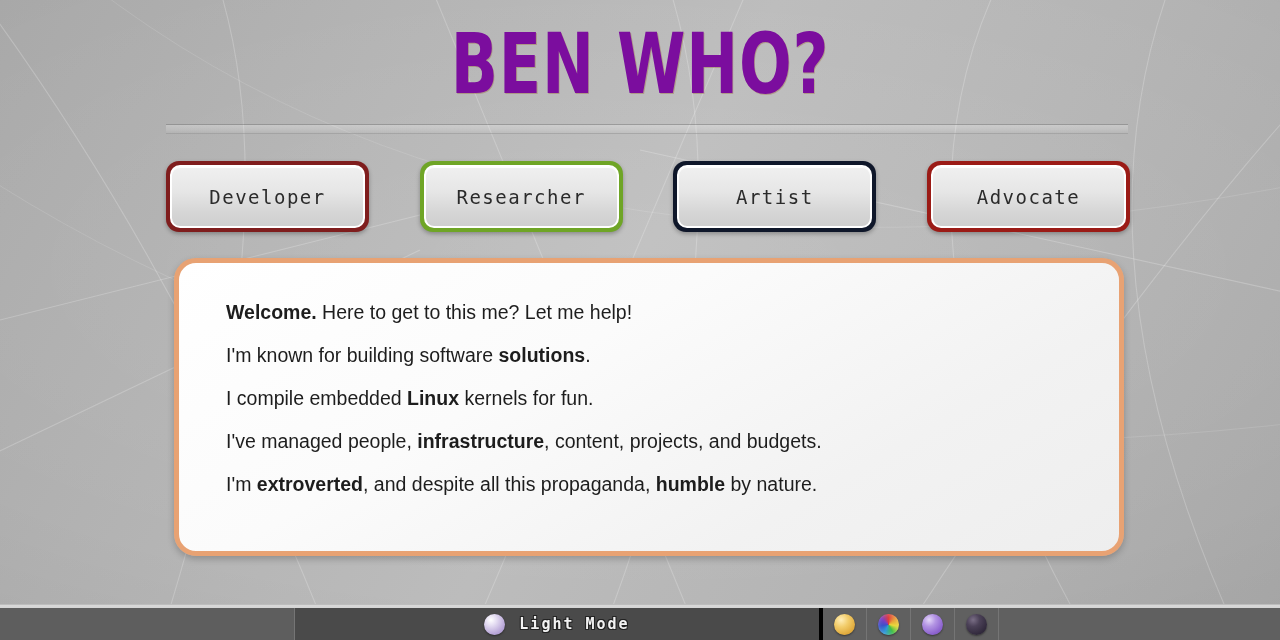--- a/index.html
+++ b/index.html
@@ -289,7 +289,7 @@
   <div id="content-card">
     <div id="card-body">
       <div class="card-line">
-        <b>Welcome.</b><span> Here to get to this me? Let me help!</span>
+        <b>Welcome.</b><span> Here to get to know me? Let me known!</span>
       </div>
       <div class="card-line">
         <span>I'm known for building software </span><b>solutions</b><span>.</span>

#####

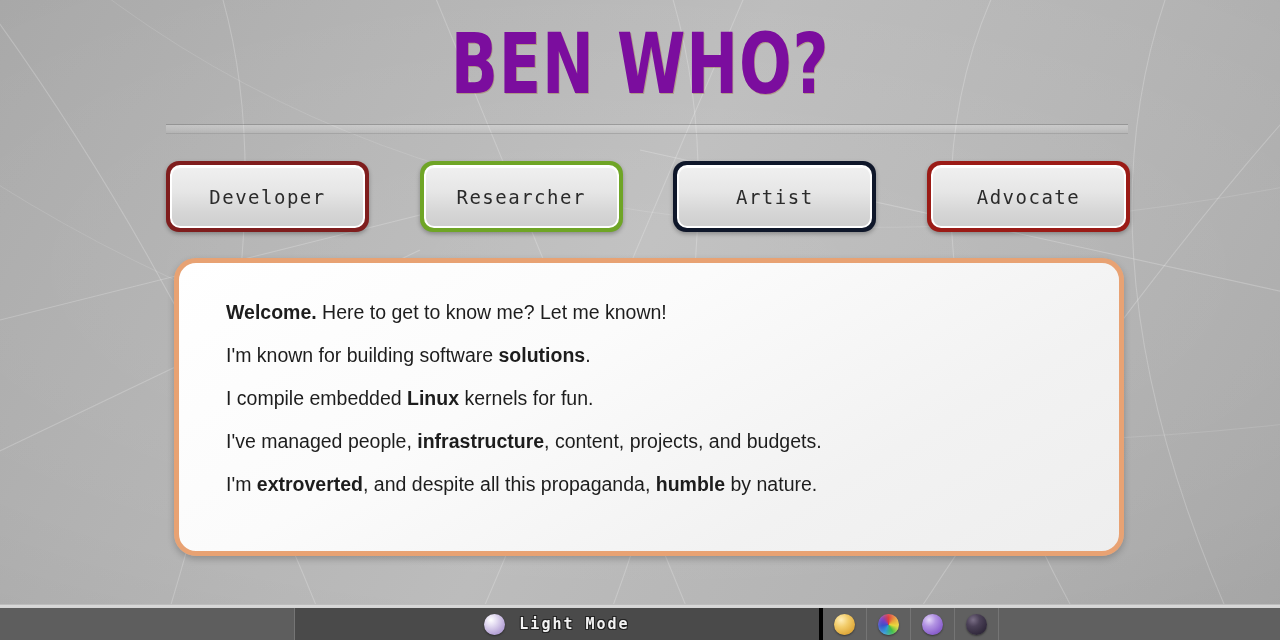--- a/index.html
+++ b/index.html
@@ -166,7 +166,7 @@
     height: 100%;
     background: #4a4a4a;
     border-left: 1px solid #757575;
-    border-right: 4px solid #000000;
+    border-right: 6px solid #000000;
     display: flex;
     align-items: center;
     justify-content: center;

#####

Problem statement — Everything from the line containing "display: flex;" through the line containing "justify-content: center;" in the material above should be retyped exactly, both ends included, and nothing more.

Written solution —
     display: flex;
     align-items: center;
     justify-content: center;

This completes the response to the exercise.